Gov’t Adviser Wants To End Diploma Exam

Disgusted by poor efforts, poor grades, poor supervision and continued corruption, government education adviser Chhay Yiheang is calling for the complete abolition of the diploma exam system.

“The diploma degree students earn will do them no good,” said Chhay Yiheang, who is a professor of philosophy at Phnom Penh University. “They cannot find jobs with this degree. The government should give a raise to teachers rather than hold this exam.”

In 1999, the government spent 4,678,560,110 riel (approximately $1,225,000) to conduct two sets of exams for ninth-grade students hoping to advance to senior high school. The government decided to give only one exam this year, on Monday and Tuesday. The cost for this year’s exams has not yet been disclosed.

The cost of guaranteeing a pas­sing grade, however, can be calculated. A ninth-grade teacher in Phnom Penh who asked not to be identified said bribery by wealthier students was once again a problem this year.

He said efforts to bribe the exam center chief began as soon as exams commenced. “I was told to look for clients,” the teacher said, adding that the chief wanted $200 per student, so the teacher was asking for $250 or $300 so he would receive part of the profits.

“I have brought them three clients already,” the teacher said.

The newspaper Koh San­te­pheap (Island of Peace) reported that in Svay Rieng province, poor students had to pay 200,000 riel (about $52) and wealthier students $100 to pass the exam.

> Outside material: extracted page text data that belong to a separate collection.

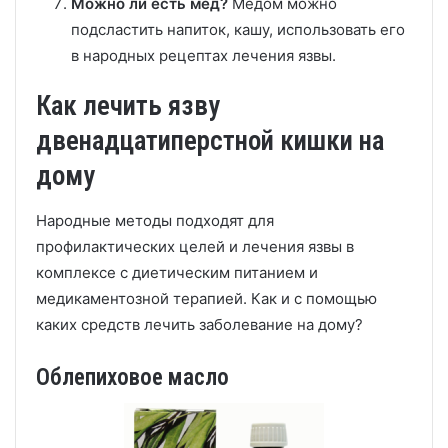
Можно ли есть мед?
Медом можно
подсластить напиток, кашу, использовать его
в народных рецептах лечения язвы.
Как лечить язву
двенадцатиперстной кишки на
дому
Народные методы подходят для
профилактических целей и лечения язвы в
комплексе с диетическим питанием и
медикаментозной терапией. Как и с помощью
каких средств лечить заболевание на дому?
Облепиховое масло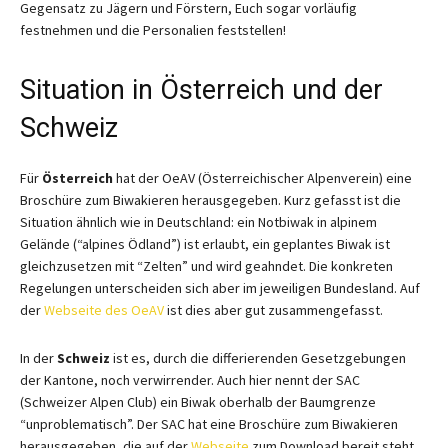
Gegensatz zu Jägern und Förstern, Euch sogar vorläufig
festnehmen und die Personalien feststellen!
Situation in Österreich und der
Schweiz
Für
Österreich
hat der OeAV (Österreichischer Alpenverein) eine
Broschüre zum Biwakieren herausgegeben. Kurz gefasst ist die
Situation ähnlich wie in Deutschland: ein Notbiwak in alpinem
Gelände (“alpines Ödland”) ist erlaubt, ein geplantes Biwak ist
gleichzusetzen mit “Zelten” und wird geahndet. Die konkreten
Regelungen unterscheiden sich aber im jeweiligen Bundesland. Auf
der
Webseite des OeAV
ist dies aber gut zusammengefasst.
In der
Schweiz
ist es, durch die differierenden Gesetzgebungen
der Kantone, noch verwirrender. Auch hier nennt der SAC
(Schweizer Alpen Club) ein Biwak oberhalb der Baumgrenze
“unproblematisch”. Der SAC hat eine Broschüre zum Biwakieren
herausgegeben, die auf der
Webseite
zum Download bereit steht.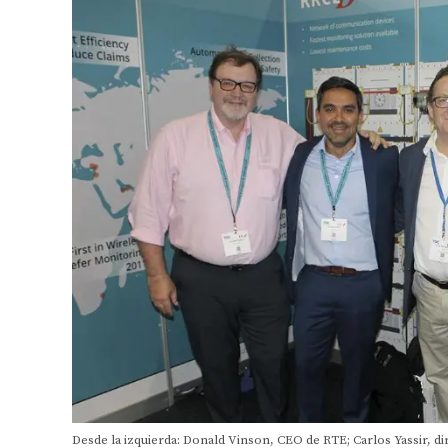
Desde la izquierda: Donald Vinson, CEO de RTE; Carlos Yassir, d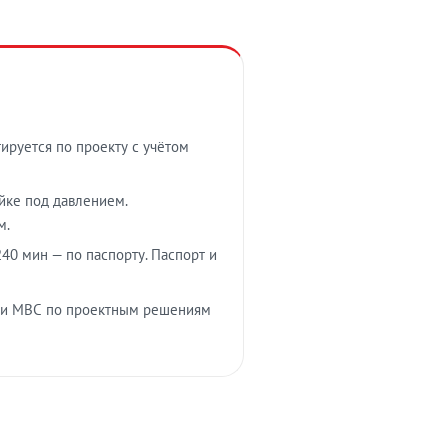
тируется по проекту с учётом
ойке под давлением.
м.
40 мин — по паспорту. Паспорт и
 и МВС по проектным решениям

A government official hotly denied the Svay Rieng bribery charges. “I am furious at the news published in Koh Sante­pheap,” said Undersecretary of State for Edu­cation Hem Samkol. “I am here in Svay Rieng and the information is not true at all. But there could be some opportunists who spread this information so they can cheat students’ parents.”

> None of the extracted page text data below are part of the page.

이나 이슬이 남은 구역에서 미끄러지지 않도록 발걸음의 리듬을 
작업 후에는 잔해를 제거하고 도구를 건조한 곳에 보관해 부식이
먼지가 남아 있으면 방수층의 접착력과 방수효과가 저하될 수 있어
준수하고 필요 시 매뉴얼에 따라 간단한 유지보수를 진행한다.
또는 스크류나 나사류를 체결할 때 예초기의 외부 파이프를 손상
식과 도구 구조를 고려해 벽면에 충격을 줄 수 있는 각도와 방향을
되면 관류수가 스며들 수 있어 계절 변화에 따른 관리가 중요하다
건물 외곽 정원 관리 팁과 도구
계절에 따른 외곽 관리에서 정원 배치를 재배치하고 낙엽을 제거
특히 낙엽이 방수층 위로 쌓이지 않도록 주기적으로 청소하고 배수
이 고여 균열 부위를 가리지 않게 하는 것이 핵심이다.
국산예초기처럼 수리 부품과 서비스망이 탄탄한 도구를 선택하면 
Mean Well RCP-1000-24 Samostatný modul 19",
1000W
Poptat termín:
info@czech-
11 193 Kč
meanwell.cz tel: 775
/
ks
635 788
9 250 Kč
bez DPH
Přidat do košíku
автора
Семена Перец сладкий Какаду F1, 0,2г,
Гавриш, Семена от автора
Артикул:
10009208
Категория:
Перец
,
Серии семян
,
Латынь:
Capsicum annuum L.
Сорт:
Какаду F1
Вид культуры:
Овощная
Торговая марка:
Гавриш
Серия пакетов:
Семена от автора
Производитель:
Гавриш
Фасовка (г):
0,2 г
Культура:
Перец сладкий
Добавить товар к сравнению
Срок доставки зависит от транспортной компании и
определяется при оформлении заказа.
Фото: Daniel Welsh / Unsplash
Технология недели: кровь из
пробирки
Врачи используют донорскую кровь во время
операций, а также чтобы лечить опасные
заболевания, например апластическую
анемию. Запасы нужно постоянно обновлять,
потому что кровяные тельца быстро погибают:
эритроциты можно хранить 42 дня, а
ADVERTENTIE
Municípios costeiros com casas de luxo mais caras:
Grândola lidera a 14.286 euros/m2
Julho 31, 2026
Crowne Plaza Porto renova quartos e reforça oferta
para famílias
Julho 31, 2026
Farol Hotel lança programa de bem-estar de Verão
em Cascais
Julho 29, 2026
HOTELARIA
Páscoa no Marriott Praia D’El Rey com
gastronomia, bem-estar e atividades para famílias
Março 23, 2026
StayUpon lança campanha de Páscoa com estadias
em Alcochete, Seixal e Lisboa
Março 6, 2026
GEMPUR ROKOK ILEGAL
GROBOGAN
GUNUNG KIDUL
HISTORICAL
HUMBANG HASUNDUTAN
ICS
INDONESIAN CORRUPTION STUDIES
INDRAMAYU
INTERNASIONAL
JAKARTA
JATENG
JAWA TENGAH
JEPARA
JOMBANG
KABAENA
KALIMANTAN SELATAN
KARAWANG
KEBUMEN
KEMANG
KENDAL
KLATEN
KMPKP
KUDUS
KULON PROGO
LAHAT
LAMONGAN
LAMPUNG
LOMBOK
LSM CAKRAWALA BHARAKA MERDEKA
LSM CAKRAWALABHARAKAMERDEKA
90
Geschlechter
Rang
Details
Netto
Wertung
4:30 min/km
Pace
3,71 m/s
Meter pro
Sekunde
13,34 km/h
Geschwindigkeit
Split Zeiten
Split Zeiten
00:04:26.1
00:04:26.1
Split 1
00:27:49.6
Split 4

Undersecretary of State for Education Chey Chap said his ministry is determined to make the tests a credible measure of what students have learned. “Those who dare to accept bribes will be in trouble,” he said. “They will be reprimanded, stopped from working, or brought to court if the case is serious.”

The ninth-grade teacher from Phnom Penh said he was initially encouraged by steps the government took to improve exam supervision. He said there were three test givers in each room instead of two as in the past, and that there was one test supervisor for every two classrooms, as op­posed to one supervisor for four or five rooms before.

“We welcomed this strict move, but later we felt disappointed,” he said. “[It seemed] the measure was taken just to gather more bribe takers.”

The exams have been plagued for years, not just by bribery, but by cheating. It has not been uncommon for students to toss slips of paper with test questions written on them out the window of the exam room. Friends outside would toss back in slips of paper with the answers, sometimes wrapped around a small rock.